Information
- First date: March 26, 2006
- Last date: November 19, 2006

Events
- Total events: 3

Fights
- Total fights: 13

Chronology
| 2005 in RINGS | 2006 in Fighting Network Rings | 2007 in RINGS |

= 2006 in Fighting Network Rings =

Mixed martial arts events

The year 2006 is the 12th year in the history of Fighting Network Rings, a mixed martial arts promotion based in Japan.
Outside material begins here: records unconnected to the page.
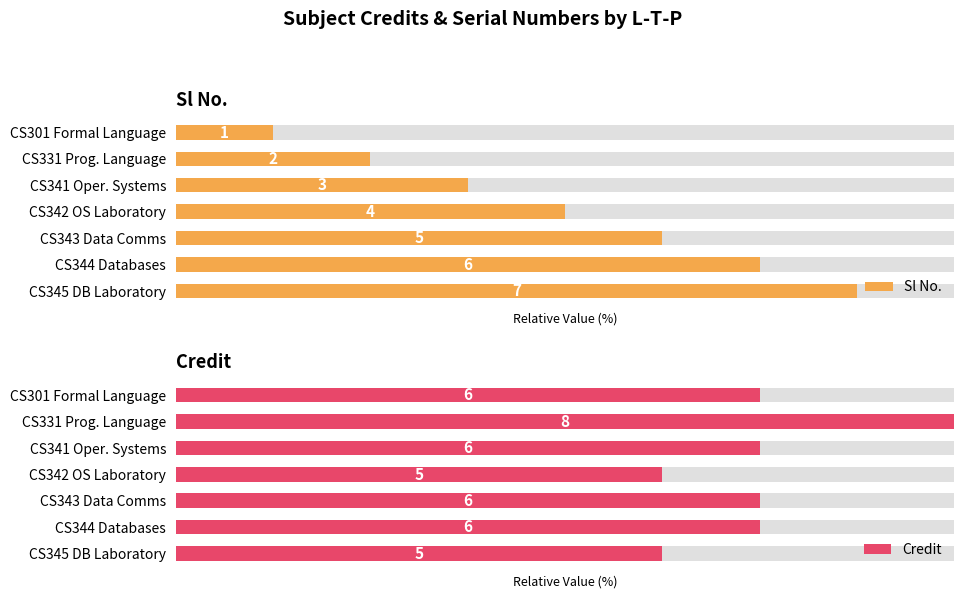

Count the Sl No. values in the range 25 to 75.

5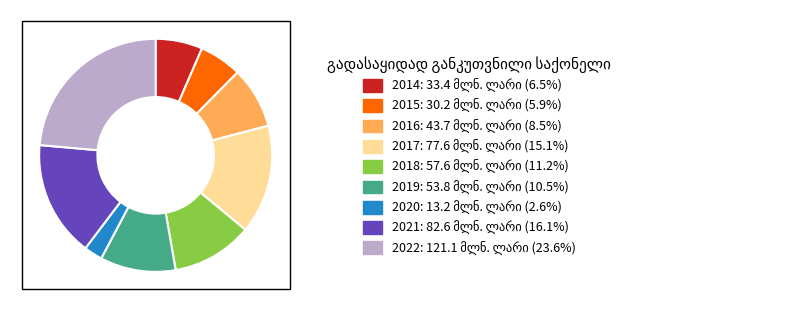

Count the number of slices in the pie.

9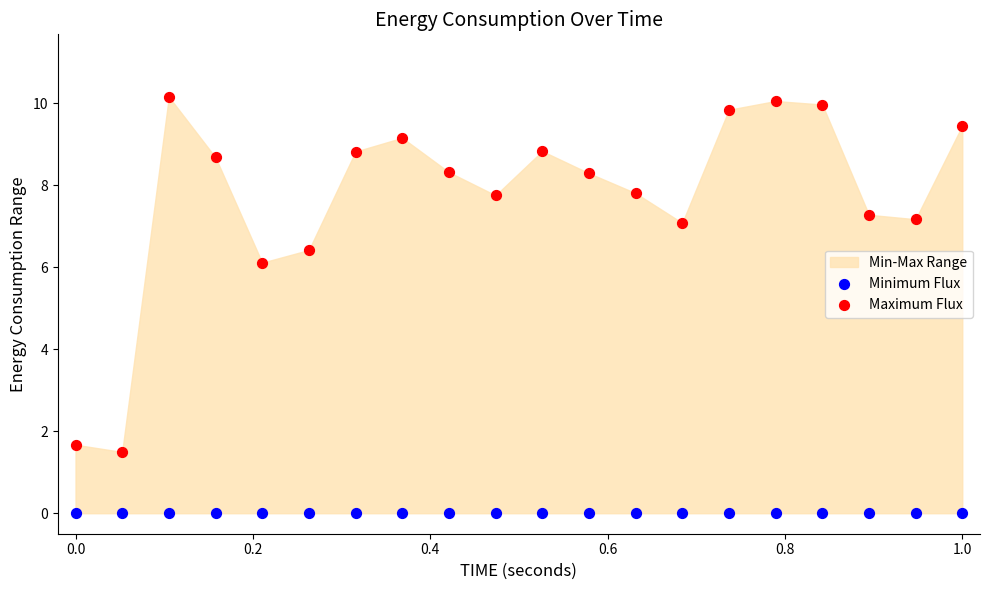

Which series reaches the minimum Y coordinate?

Minimum Flux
In 2006 Fighting Network Rings held 3 events beginning with, Rings: Road to Japan.

==Events list==

| # | Event Title | Date | Arena | Location |
|---|---|---|---|---|
| 97 | Rings: Holland | November 19, 2006 |  | Enschede, Holland |
| 96 | Rings Lithuania: Lekeciai 500 | August 13, 2006 |  | Lekeciai, Marijampole County, Lithuania |
| 95 | Rings: Road to Japan | March 26, 2006 |  | Holland |

==Rings: Road to Japan==

Rings: Road to Japan was an event held on March 26, 2006 in Holland.

==Rings Lithuania: Lekeciai 500==

Rings Lithuania: Lekeciai 500 was an event held on August 13, 2006 in Lekeciai, Marijampole County, Lithuania.

==Rings: Holland==

Rings: Holland was an event held on November 19, 2006 in Enschede, Holland.